Dugaan Pungli Oknum Camat di Inhu 'Senyap'

Administrator - Rabu,28 April 2021 - 16:12:31 wib
Dugaan Pungli Oknum Camat di Inhu 'Senyap'
Ilustrasi. Foto: Klikwarta

RADARRIAUNET.COM: Kasus dugaan Pungli (pungutan liar) terhadap pihak perusahaan dan toke sawit yang ada di Kecamatan Batang Gangsal, Kabupaten Indragiri Hulu, Riau yang dilakoni oknum camat setempat, sontak hilang dari permukaan.
Dugaan pungli yang dilakukan oknum Camat Batang Gangsal itu disebutkan dengan modus untuk biaya perbaikan jalan di tiga desa yaitu, Seberida, Belimbing dan Desa Penyaguan itu, sempat viral diberitakan oleh berbagai media.
Bahkan, berdasarkan informasi dan data yang diterima RiauLink.com, besaran pungli oleh oknum camat itu, diperkirakan mencapai Rp122 juta lebih.

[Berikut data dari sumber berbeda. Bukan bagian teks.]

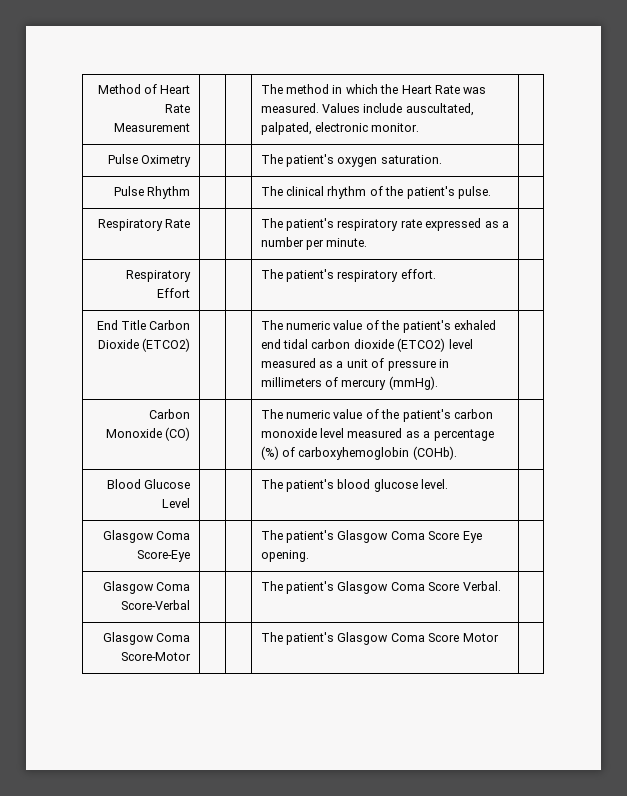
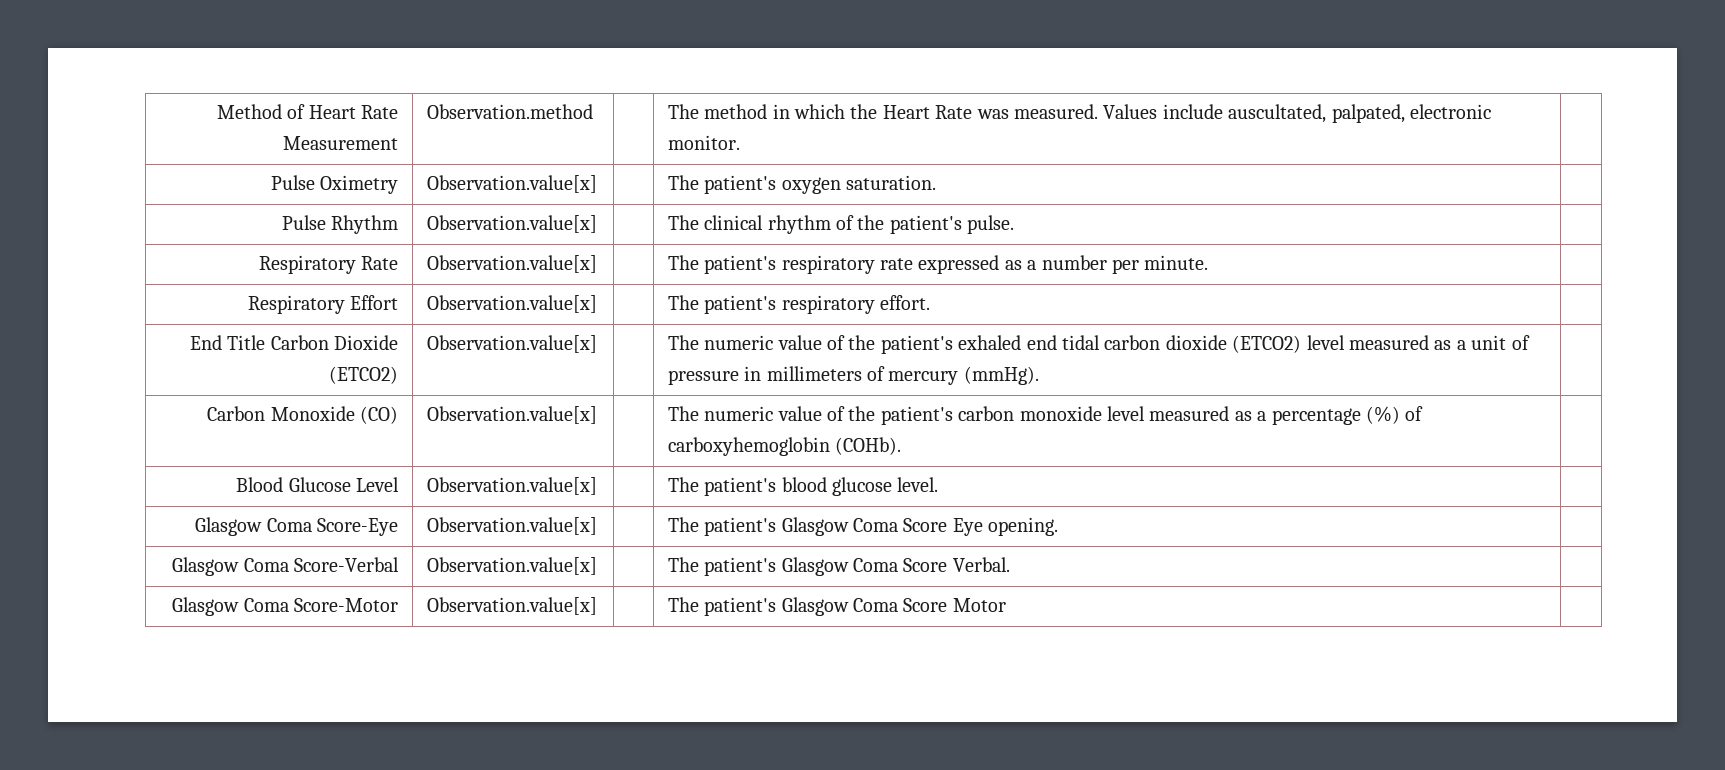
(191, 127) none -> [426,104,593,119] Observation.method
(192, 161) none -> [426,175,597,193] Observation.value[x]
(191, 192) none -> [426,215,597,233] Observation.value[x]
(191, 223) none -> [426,255,597,273] Observation.value[x]
(191, 293) none -> [426,295,597,313] Observation.value[x]
(191, 345) none -> [426,335,597,353] Observation.value[x]
(191, 434) none -> [426,406,597,424] Observation.value[x]
(191, 503) none -> [426,477,597,495] Observation.value[x]
(191, 556) none -> [426,517,597,535] Observation.value[x]
(191, 605) none -> [426,557,597,575] Observation.value[x]
(192, 656) none -> [426,597,597,615] Observation.value[x]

Yang mana, pungli itu terkuak pada awal tahun 2021 lalu, dan telah berlangsung sejak 3 November 2020 silam. Kendati demikian, hingga saat ini kasus tersebut tak 'tersentuh' oleh hukum.
"Dugaan pungli itu berawal dari rapat yang dilakukan di Aula Kantor Camat, pada 3 November 2020 lalu bersama perwakilan masyarakat desa. Dalam rapat itu, disepakati bahwa akan dilakukan perbaikan jalan di tiga desa tersebut. Salah satunya Jalan Poros Tali Kawat," kata sumber RiauLink.com, Selasa 27 April 2021.
Disebutkan sumber RiauLink.com, volume jalan yang akan diperbaiki, sekitar 117 kilometer dengan besaran pagu anggaran yang dibutuhkan sebesar, Rp112 juta rupiah.
Dalam memenuhi biaya perbaikan jalan yang dimaksud, oknum Camat diduga membebankan atau memungut semua dana tersebut, dari pihak perusahaan perkebunan dan toke atau tengkulak kelapa sawit yang ada di wilayah itu.
Dengan ketentuan, 85 persen biaya dipungut dari managemen perusahaan, dan 15 persen dibebankan kepada toke atau tengkulak kelapa sawit.
"Dola penghitungan, setiap 1 hektare kebun kelapa sawit yang dimiliki perusahaan, dibebankan biaya sebesar, Rp27 ribu, dan untuk masing-masing tengkulak yang ada, dikenakan sebesar Rp1 juta rupiah," tuturnya menyitat riauLink.com.
Atas hal itu, dirinya meminta aparat penegak hukum agar tidak tinggal diam dalam melakukan penindakan dan penegakan hukum terhadap oknum Camat Batang Gangsal tersebut.
"Sebenarnya, apa yang dilakukan oknum camat itu tidak sebatas tindak pidana pungli, melainkan ada penyalahgunaan wewenang yang berujung pada sebuah tindak pidana korupsi. Maka dari itu, hal ini harus ditindak secara hukum yang berlaku," ringkasnya.
Aksi pungutan liar (Pungli) di duga terjadi di Kecamatan Batang Gansal, Kabupaten Inhu, Riau. Yang di duga melibatkan oknum camat setempat.
Hal itu di ketahui dari hasil rapat yang di lakukan di aula kantor camat Batang Gansal pada 3 November 2020 lalu yang terletak di Jalan Lintas Timur Desa Seberida, Kecamatan Batang Gansal.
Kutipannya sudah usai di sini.